Kiselica analyzed the data that included information such as caregivers' observations on cognitive decline and neurobehavioral symptoms like anxiety and depression. Then, he discovered — as expected — the individuals with the amyloid plaque in their brains were more likely to show Alzheimer 's-related symptoms as opposed to individuals without the amyloid plaque. He also noticed that 42% of individuals with amyloid plaque had no symptoms of cognitive decline.

“We have developed clear procedures for classifying individuals who are asymptomatic or symptomatic in the preclinical stages of Alzheimer’s disease,” Kiselica said. “This is important because if a drug to treat Alzheimer’s is approved by the FDA down the road, the drug will likely be most effective on those with Alzheimer’s-related changes in the brain but no outward signs of cognitive decline yet.”

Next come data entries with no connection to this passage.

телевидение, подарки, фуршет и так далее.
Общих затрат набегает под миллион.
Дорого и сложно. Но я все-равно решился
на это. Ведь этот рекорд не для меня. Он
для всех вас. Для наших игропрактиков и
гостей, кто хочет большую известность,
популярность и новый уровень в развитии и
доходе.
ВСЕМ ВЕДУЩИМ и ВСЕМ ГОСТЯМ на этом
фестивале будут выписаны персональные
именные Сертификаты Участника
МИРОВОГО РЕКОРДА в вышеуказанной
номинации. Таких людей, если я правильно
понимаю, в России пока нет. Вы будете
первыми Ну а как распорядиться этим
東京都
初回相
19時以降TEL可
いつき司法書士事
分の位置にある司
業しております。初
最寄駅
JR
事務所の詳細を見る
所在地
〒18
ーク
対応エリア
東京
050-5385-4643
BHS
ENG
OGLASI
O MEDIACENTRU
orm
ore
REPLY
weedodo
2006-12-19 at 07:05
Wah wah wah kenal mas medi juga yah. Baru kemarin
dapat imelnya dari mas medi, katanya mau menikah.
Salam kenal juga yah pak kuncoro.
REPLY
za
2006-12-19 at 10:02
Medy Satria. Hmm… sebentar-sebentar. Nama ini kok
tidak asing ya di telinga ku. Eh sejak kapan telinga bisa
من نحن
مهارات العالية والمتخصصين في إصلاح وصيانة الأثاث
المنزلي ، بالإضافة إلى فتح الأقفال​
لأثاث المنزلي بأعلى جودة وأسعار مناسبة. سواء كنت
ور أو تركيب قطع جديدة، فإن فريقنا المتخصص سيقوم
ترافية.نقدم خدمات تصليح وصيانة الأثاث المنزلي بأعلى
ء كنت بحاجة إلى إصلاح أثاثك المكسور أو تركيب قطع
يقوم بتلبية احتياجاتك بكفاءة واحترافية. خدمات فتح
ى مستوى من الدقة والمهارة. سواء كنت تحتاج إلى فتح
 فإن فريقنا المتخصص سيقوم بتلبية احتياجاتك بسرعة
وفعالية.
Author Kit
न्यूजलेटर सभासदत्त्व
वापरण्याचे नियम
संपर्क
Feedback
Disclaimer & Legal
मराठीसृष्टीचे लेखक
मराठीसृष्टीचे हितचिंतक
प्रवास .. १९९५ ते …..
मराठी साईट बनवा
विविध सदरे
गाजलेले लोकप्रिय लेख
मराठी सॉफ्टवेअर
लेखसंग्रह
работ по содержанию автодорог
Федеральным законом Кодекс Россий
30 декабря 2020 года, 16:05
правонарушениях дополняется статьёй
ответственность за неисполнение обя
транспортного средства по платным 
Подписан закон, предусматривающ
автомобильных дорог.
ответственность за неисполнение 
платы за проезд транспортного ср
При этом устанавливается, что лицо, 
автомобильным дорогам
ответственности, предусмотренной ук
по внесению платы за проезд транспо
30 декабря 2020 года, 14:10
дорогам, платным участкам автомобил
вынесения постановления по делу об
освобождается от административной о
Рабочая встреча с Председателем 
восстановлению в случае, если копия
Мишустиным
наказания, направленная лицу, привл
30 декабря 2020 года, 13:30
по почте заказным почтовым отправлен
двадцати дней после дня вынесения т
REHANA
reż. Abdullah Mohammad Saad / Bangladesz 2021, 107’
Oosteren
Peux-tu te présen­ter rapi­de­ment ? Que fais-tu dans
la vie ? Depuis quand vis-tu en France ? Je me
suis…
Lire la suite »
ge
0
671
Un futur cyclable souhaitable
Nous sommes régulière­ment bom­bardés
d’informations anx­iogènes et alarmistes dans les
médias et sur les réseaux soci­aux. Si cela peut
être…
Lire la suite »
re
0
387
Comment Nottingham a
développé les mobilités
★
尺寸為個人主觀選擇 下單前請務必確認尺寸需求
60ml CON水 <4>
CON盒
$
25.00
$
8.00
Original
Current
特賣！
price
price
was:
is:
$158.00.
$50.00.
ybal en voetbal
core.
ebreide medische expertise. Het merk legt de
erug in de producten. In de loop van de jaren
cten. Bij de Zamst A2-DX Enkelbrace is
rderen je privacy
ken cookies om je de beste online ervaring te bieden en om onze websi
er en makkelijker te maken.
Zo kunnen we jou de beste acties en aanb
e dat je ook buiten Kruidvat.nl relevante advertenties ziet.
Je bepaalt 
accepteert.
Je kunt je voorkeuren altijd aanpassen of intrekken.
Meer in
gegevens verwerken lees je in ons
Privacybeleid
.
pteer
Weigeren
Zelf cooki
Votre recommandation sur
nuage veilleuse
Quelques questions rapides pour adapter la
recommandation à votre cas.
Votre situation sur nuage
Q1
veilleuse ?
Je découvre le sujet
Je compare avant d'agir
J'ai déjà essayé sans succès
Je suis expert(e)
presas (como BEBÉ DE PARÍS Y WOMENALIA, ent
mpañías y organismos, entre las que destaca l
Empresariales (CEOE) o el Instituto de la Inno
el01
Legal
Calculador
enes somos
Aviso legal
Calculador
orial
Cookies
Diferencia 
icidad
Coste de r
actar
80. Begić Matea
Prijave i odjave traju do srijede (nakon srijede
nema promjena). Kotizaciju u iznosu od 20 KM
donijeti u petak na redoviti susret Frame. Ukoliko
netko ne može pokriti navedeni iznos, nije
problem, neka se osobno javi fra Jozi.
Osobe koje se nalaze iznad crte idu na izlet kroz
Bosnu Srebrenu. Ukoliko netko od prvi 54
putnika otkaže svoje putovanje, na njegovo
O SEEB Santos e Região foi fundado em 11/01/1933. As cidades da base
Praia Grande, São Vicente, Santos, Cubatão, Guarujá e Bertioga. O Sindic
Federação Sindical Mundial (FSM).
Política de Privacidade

He noted that his research can help the developers of future medications meant to treat Alzheimer’s disease or dementia know what sort of people to include in their clinical trials since people who show signs of the condition could take a proposed Alzheimer’s drug that will possibly be ineffective. This is because the disease cannot be reversed once symptoms are present.

Kiselica’s study was published about a month before the Food and Drug Administration met to discuss approval of the first drug to treat Alzheimer’s disease in 20 years. However, Time magazine reported that during the seven-hour meeting, hopes of approval were stamped out as the FDA advisory committee expressed a list of concerns about the presentation of data tied to the drug, aducanumab, and the agency’s interpretation of that information.

“I don’t think the evidence from [the positive study] provides substantial evidence on the efficacy or the effectiveness of this drug,” committee member Dr. Aaron Kesselheim, associate professor of medicine at Harvard Medical School and Brigham and Women’s Hospital said.